夏目漱石の最後の正月:病と生の覚悟

終わりを意識しながら、限りある生を全力で生き抜く
晩年に迎える新春と過去の追憶
大正5年、49歳を迎えた夏目漱石は、自身の居宅である「漱石山房」で正月を祝いました。この特別な日、彼は長寿を願うお屠蘇を口にし、贅沢に松茸が加えられたお雑煮を味わいながら、新春の喜びを感じていました。当時の日本においては「人生五十年」という観念が広く浸透しており、自身の年齢を顧みる時、漱石の心には深い感慨が去来したことでしょう。かつて学友の正岡子規に宛てた書簡に記した「定業五十年の旅路をまだ半分も通りこさず既に息竭き候」という言葉は、彼が若かりし頃から命の儚さを感じていたことを物語っています。子規は漱石が英国留学中に早世しており、友人たちの死が彼の人生観に大きな影響を与えていたことは想像に難くありません。
「点頭録」に込められた自己への問いと覚悟
同じ正月の日、東京朝日新聞には漱石の随筆「点頭録」の第一回が掲載されました。この文章は、「また正月が来た。振り返ると過去が丸で夢のやうに見える。何時の間に斯う年齢を取つたものか不思議な位である」という一節から始まり、自己の存在の認識と時間の流れに対する彼の深い洞察が表現されています。
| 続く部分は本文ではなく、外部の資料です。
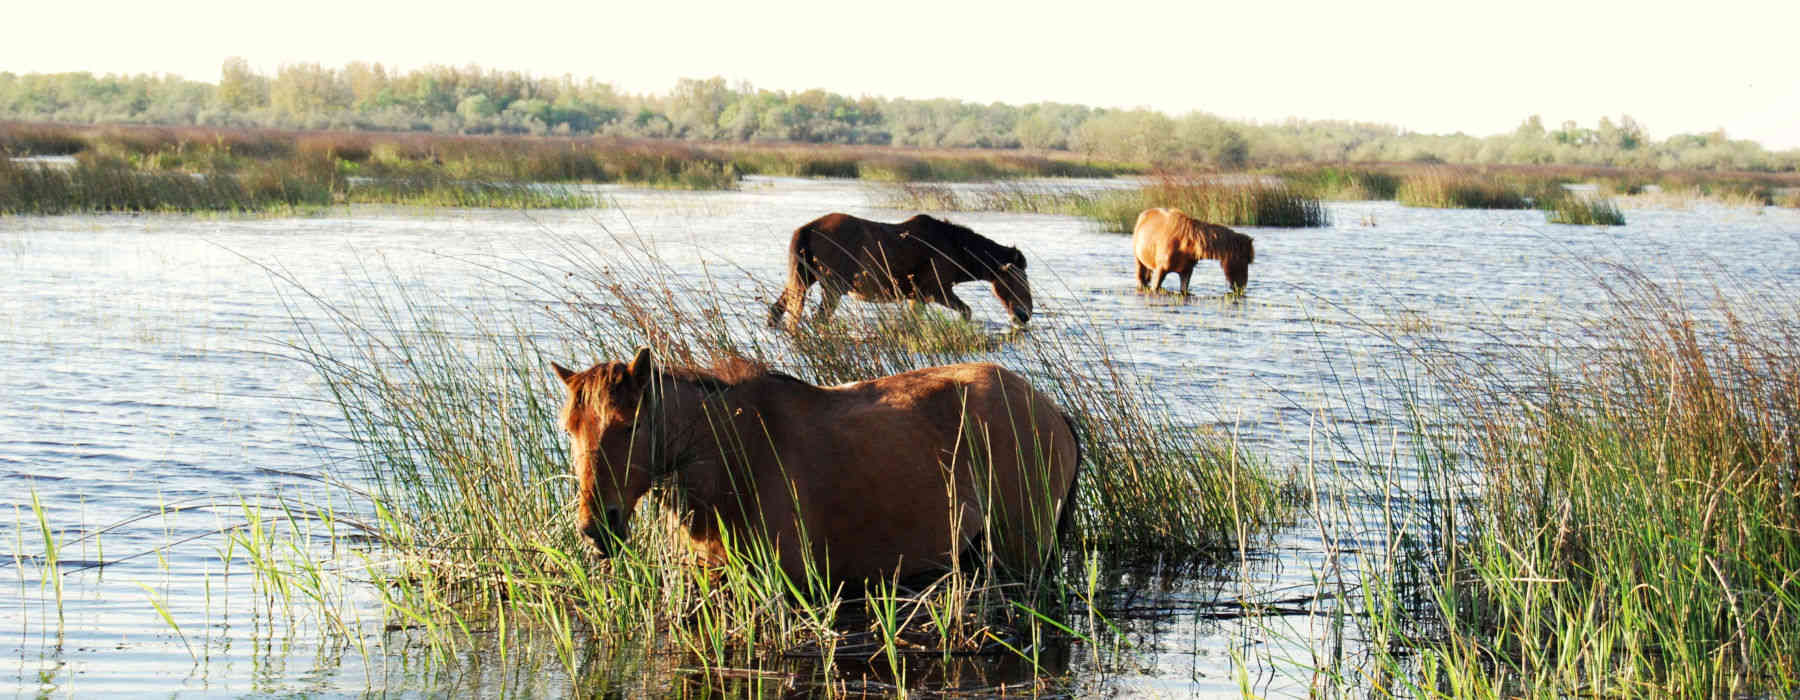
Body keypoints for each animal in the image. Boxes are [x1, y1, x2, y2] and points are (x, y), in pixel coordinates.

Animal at [766, 212, 1036, 329]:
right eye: (1020, 280)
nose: (1024, 315)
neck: (953, 246)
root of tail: (808, 228)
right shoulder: (935, 291)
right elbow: (966, 312)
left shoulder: (918, 296)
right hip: (832, 288)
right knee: (818, 318)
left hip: (804, 279)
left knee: (777, 310)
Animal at [1130, 206, 1260, 295]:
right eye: (1244, 259)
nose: (1242, 286)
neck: (1186, 244)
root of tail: (1144, 214)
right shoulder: (1160, 270)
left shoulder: (1186, 272)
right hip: (1139, 261)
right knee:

漱石は、自己の存在が極限まで無に等しいと解釈できる一方で、現在の自分が厳然として存在するという二つの見解を抱き、新たな年を迎える自身の人生を大正時代の潮流に任せる覚悟を表明しました。この覚悟は、唐代の禅僧・趙州の生き様になぞらえられています。趙州和尚は61歳で道を志し、120歳まで衆生を教え導いたと伝えられています。漱石は、自分もまた趙州のように、寿命の限り自身の才能を尽くすことを誓います。
病との闘い、そして尽きることなき創作への情熱
漱石の人生は病との闘いでもありました。21歳の時には、兄二人を失うという悲劇を経験し、病床に伏す兄の看護にあたったこともありました。また、6年前の44歳の時には、胃潰瘍で入院し、療養中に大吐血して意識不明に陥るという九死に一生を得る経験をしています。それ以来、体の不調に悩まされ、髪や髭も白くなり、老いの兆候は顕著でした。しかし、50歳を目前にした漱石は、趙州の生き方に倣い、自らの命が続く限り奮励する決意を新たにします。「点頭録」の結びには、「古仏と云はれた人の真似も長命も、無論自分の分ではないかも知れないけれども、羸弱なら羸弱なりに、現にわが眼前に開展する月日に対して、あらゆる意味に於ての感謝の意を致して、自己の天分の有り丈を尽さうと思ふのである」と記されており、病弱な身でありながらも、与えられた命と才能に感謝し、それを最大限に活かそうとする彼の強い意志が示されています。彼はこの時、自身の死が遠くないことを意識しつつも、まだ残された時間があると信じていたのかもしれません。しかし、残念ながら、この正月が漱石にとって最後の新年となったのです。